The collaborative work of the Travelers’ Lab seeks not only to bring historians together with computer science and data visualization experts, but also seeks to extend these forms of collaborative research into the classroom. We also believe that allowing students to do actual research provides some of the best classroom experiences at the undergraduate level. In the future, we hope to include both new courses and pedagogical materials or resources that can be used for the teaching of other courses. We also hope that these materials will provide inspiration for other undergraduate assignments and research projects.
To date, there have been three courses specifically on the lines of the Travelers’ Lab. Starting in the fall of 2014, Professor Shaw taught a course looking at movement, travel, and communication in Europe titled, “The Acceleration of Europe: Mobility and Communication, 1000-1700.” The course introduced undergraduates to the methods and questions that the Travelers’ Lab focuses on and set the stage for a continuing interest in including undergraduates in the research and projects that we are working on today. In the Spring of 2015 Professor Torgerson taught “Re-imagining East and West: Constantinople” to explore the teaching of medieval history with a concentration on place, and deploying a project-based pedagogy. Then, in the fall of 2015 under the aegis of Wesleyan’s “Digital and Computational Knowledge” initiative, Professor Shaw taught a course in “Digital History.” Part of the goal of the course was to bring students together from computer science, statistics, history, and other disciplines to do the sort of work that can best be produced by a team with multiple skills. Some of those students have gone on to work with the QAC and with professor Shaw as research assistants. In spring 202o, Shaw is teaching a course on Travel and Communication in Europe. Professor Torgerson is teaching Constantinople: A Digital Archaeology of Medieval Rome.

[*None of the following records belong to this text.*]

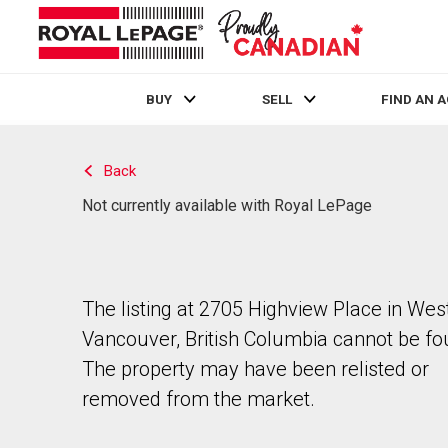
BUY
SELL
FIND AN 
Live
En Direct
Back
Not currently available with Royal LePage
The listing at 2705 Highview Place in Wes
Vancouver, British Columbia cannot be fo
The property may have been relisted or
removed from the market.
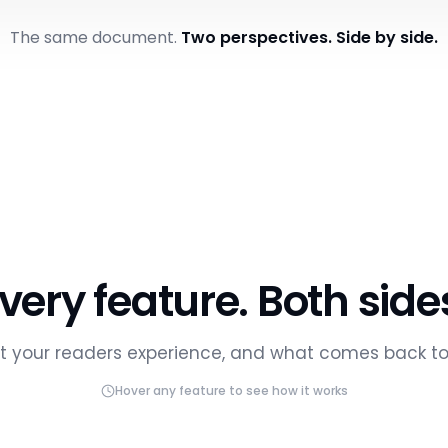
to Macroeconomics - Chapter 3
iz
Trivia
Flashcards
Summary
Bookmarks
The same document.
Two perspectives. Side by side.
cs - Chapter 3
14s
3
2 mi
MEDIAN VIDEO DROP-OFF
STUDENT QUESTIONS
LAST ACT
GAGED
AVG. PROGRESS
56%
very feature. Both side
Teaching Act
Export report
 your readers experience, and what comes back to
AI-generated actio
LAST STUDIED
PROGRESS
ENGAGEMENT
AT RISK
Hover any feature to see how it works
2 min ago
84%
Engaged
Two students 
a nudge
1 hour ago
67%
Learning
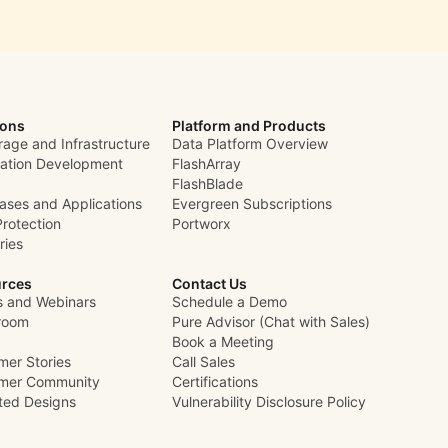
ions
Platform and Products
rage and Infrastructure
Data Platform Overview
cation Development
FlashArray
FlashBlade
ases and Applications
Evergreen Subscriptions
Protection
Portworx
ries
rces
Contact Us
s and Webinars
Schedule a Demo
room
Pure Advisor (Chat with Sales)
Book a Meeting
mer Stories
Call Sales
mer Community
Certifications
ated Designs
Vulnerability Disclosure Policy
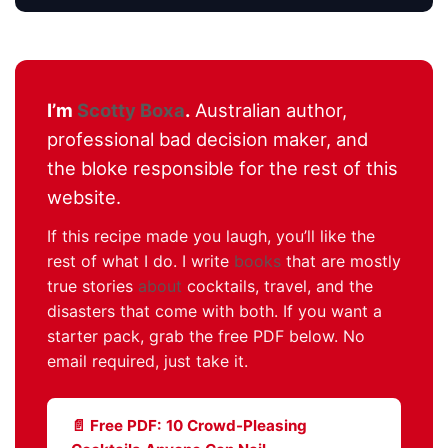
I’m
Scotty Boxa
.
Australian author,
professional bad decision maker, and
the bloke responsible for the rest of this
website.
If this recipe made you laugh, you’ll like the
rest of what I do. I write
books
that are mostly
true stories
about
cocktails, travel, and the
disasters that come with both. If you want a
starter pack, grab the free PDF below. No
email required, just take it.
📄 Free PDF: 10 Crowd-Pleasing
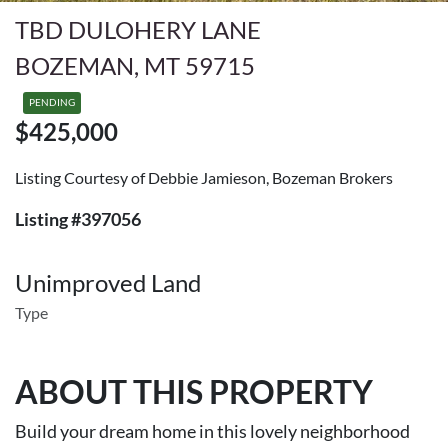
TBD DULOHERY LANE
BOZEMAN, MT 59715
PENDING
$425,000
Listing Courtesy of Debbie Jamieson, Bozeman Brokers
Listing #397056
Unimproved Land
Type
ABOUT THIS PROPERTY
Build your dream home in this lovely neighborhood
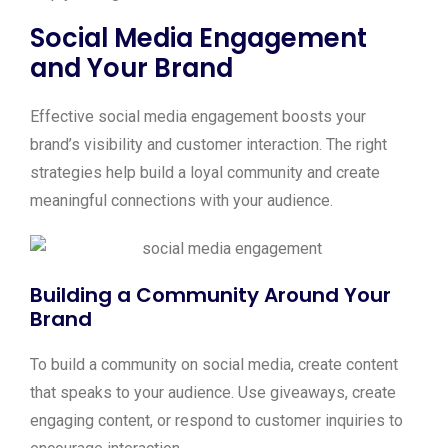
Social Media Engagement
and Your Brand
Effective social media engagement boosts your
brand’s visibility and customer interaction. The right
strategies help build a loyal community and create
meaningful connections with your audience.
Building a Community Around Your
Brand
To build a community on social media, create content
that speaks to your audience. Use giveaways, create
engaging content, or respond to customer inquiries to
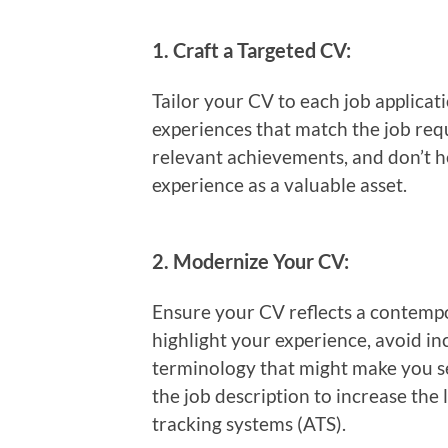
1.
Craft a Targeted CV:
Tailor your CV to each job applicati
experiences that match the job re
relevant achievements, and don’t h
experience as a valuable asset.
2.
Modernize Your CV:
Ensure your CV reflects a contempor
highlight your experience, avoid i
terminology that might make you s
the job description to increase the 
tracking systems (ATS).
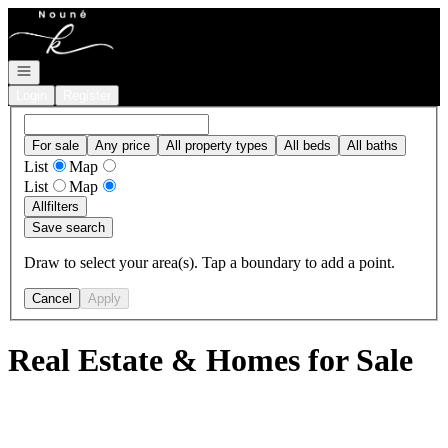
Go to: Homepage
Open navigation
Login
Register
For sale
Any price
All property types
All beds
All baths
List
Map
List
Map
All
filters
Save search
Draw to select your area(s). Tap a boundary to add a point.
Cancel
Apply
Real Estate & Homes for Sale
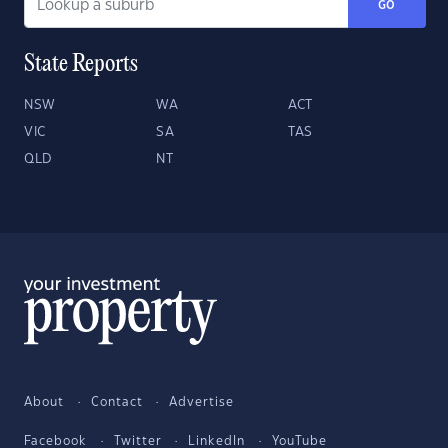
GO
State Reports
NSW
WA
ACT
VIC
SA
TAS
QLD
NT
About
Contact
Advertise
Facebook
Twitter
LinkedIn
YouTube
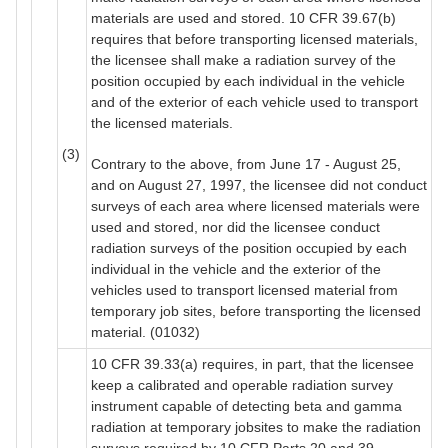
materials are used and stored. 10 CFR 39.67(b)
requires that before transporting licensed materials,
the licensee shall make a radiation survey of the
position occupied by each individual in the vehicle
and of the exterior of each vehicle used to transport
the licensed materials.
(3)
Contrary to the above, from June 17 - August 25,
and on August 27, 1997, the licensee did not conduct
surveys of each area where licensed materials were
used and stored, nor did the licensee conduct
radiation surveys of the position occupied by each
individual in the vehicle and the exterior of the
vehicles used to transport licensed material from
temporary job sites, before transporting the licensed
material. (01032)
10 CFR 39.33(a) requires, in part, that the licensee
keep a calibrated and operable radiation survey
instrument capable of detecting beta and gamma
radiation at temporary jobsites to make the radiation
surveys required by 10 CFR Parts 20 and 39.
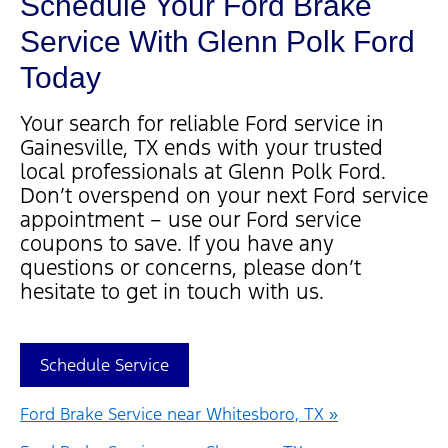
Schedule Your Ford Brake
Service With Glenn Polk Ford
Today
Your search for reliable Ford service in
Gainesville, TX ends with your trusted
local professionals at Glenn Polk Ford.
Don’t overspend on your next Ford service
appointment – use our Ford service
coupons to save. If you have any
questions or concerns, please don’t
hesitate to get in touch with us.
Schedule Service
Ford Brake Service near Whitesboro, TX »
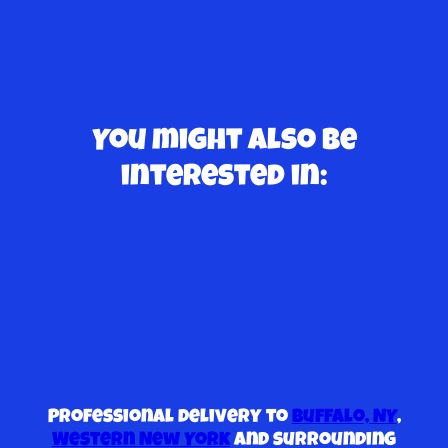
You might also be
interested in:
Professional delivery to
Buffalo, NY
,
Western New York
and surrounding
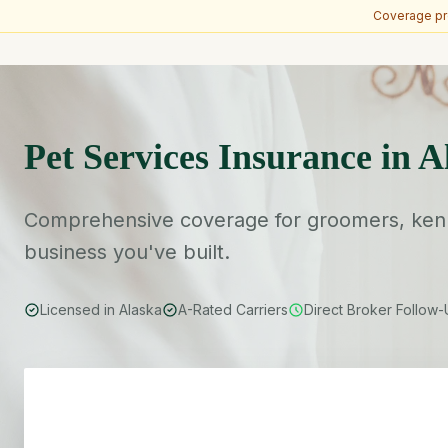
Coverage pro
Skip to main content
Pet Services Insurance in A
Comprehensive coverage for groomers, kenne
business you've built.
Licensed in Alaska
A-Rated Carriers
Direct Broker Follow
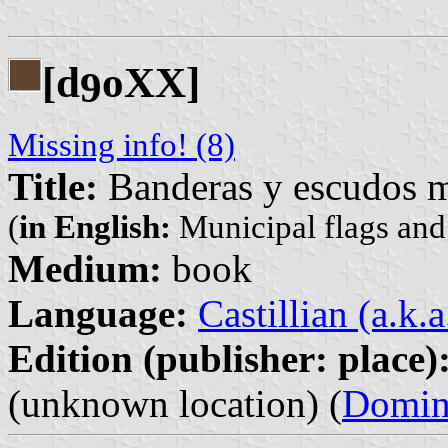
[d
oXX]
9
Missing info! (8)
Title:
Banderas y escudos m
(
in English:
Municipal flags and
Medium:
book
Language:
Castillian (a.k.
Edition (publisher: place)
(unknown location) (
Domin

Through interactions at the Wesleyan University GIS working group (hosted by Prof. Kim Diver), Shaw and Torgerson began to realize the possibilities, not only for more collaborative pedagogy and research projects, but for bringing the two “dimensions” of the academic vocation more in tune with each other. A c0nnection with Prof. Franklin-Lyons’ research on tracking the late medieval grain supply in the Western Mediterranean, and the possibilities opened up by Marlboro College’s highly collaborative pedagogical model brought the Traveler’s Lab into existence.